**THE INPUT:**

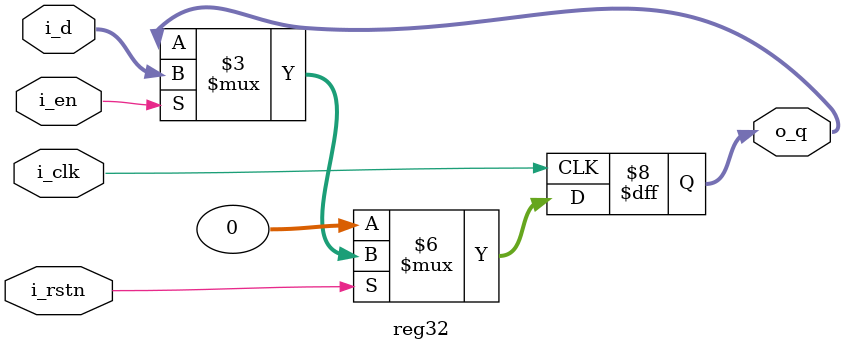
<source format=sv>
module reg32 (
  input  logic        i_clk,
  input  logic        i_rstn,   // 0 -> clear tại posedge
  input  logic        i_en,
  input  logic [31:0] i_d,
  output logic [31:0] o_q
);
  always_ff @(posedge i_clk) begin
    if (!i_rstn)  o_q <= 32'd0;
    else if (i_en) o_q <= i_d;
  end
endmodule

</source>
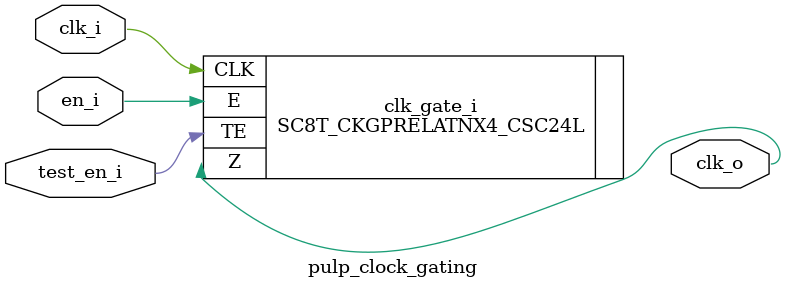
<source format=sv>
/* Copyright (C) 2017 ETH Zurich, University of Bologna
 * All rights reserved.
 *
 * This code is under development and not yet released to the public.
 * Until it is released, the code is under the copyright of ETH Zurich and
 * the University of Bologna, and may contain confidential and/or unpublished
 * work. Any reuse/redistribution is strictly forbidden without written
 * permission from ETH Zurich.
 *
 * Bug fixes and contributions will eventually be released under the
 * SolderPad open hardware license in the context of the PULP platform
 * (http://www.pulp-platform.org), under the copyright of ETH Zurich and the
 * University of Bologna.
 */


`ifndef GF_TRACK
  `define GF_TRACK  8
`endif

`ifndef GF_VT
  `define GF_VT     L
`endif

`ifndef GF_LEN
  `define GF_LEN   24
`endif

//andy hack: support different standard cell libraries by setting `GF_TRACK,
//`GF_VT and `GF_LEN
// SC8T_CKGPRELATNX1_CSC24L
`define GF_PREICG(t,v,c)  SC``t``T_CKGPRELATNX4_CSC``c``v

module pulp_clock_gating
(
    input  logic clk_i,
    input  logic en_i,
    input  logic test_en_i,
    output logic clk_o
);

  `GF_PREICG(`GF_TRACK, `GF_VT, `GF_LEN) clk_gate_i
  (
    .Z   ( clk_o     ),
    .CLK ( clk_i     ),
    .E   ( en_i      ),
    .TE  ( test_en_i )
  );

endmodule

</source>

**EXERCISE PROMPT:** After removing the pictures, restate the whole listing above word for word.

**SOLUTION TO THE PROBLEM:**
<source format=sv>
module reg32 (
  input  logic        i_clk,
  input  logic        i_rstn,   // 0 -> clear tại posedge
  input  logic        i_en,
  input  logic [31:0] i_d,
  output logic [31:0] o_q
);
  always_ff @(posedge i_clk) begin
    if (!i_rstn)  o_q <= 32'd0;
    else if (i_en) o_q <= i_d;
  end
endmodule

</source>
<source format=sv>
/* Copyright (C) 2017 ETH Zurich, University of Bologna
 * All rights reserved.
 *
 * This code is under development and not yet released to the public.
 * Until it is released, the code is under the copyright of ETH Zurich and
 * the University of Bologna, and may contain confidential and/or unpublished
 * work. Any reuse/redistribution is strictly forbidden without written
 * permission from ETH Zurich.
 *
 * Bug fixes and contributions will eventually be released under the
 * SolderPad open hardware license in the context of the PULP platform
 * (http://www.pulp-platform.org), under the copyright of ETH Zurich and the
 * University of Bologna.
 */


`ifndef GF_TRACK
  `define GF_TRACK  8
`endif

`ifndef GF_VT
  `define GF_VT     L
`endif

`ifndef GF_LEN
  `define GF_LEN   24
`endif

//andy hack: support different standard cell libraries by setting `GF_TRACK,
//`GF_VT and `GF_LEN
// SC8T_CKGPRELATNX1_CSC24L
`define GF_PREICG(t,v,c)  SC``t``T_CKGPRELATNX4_CSC``c``v

module pulp_clock_gating
(
    input  logic clk_i,
    input  logic en_i,
    input  logic test_en_i,
    output logic clk_o
);

  `GF_PREICG(`GF_TRACK, `GF_VT, `GF_LEN) clk_gate_i
  (
    .Z   ( clk_o     ),
    .CLK ( clk_i     ),
    .E   ( en_i      ),
    .TE  ( test_en_i )
  );

endmodule

</source>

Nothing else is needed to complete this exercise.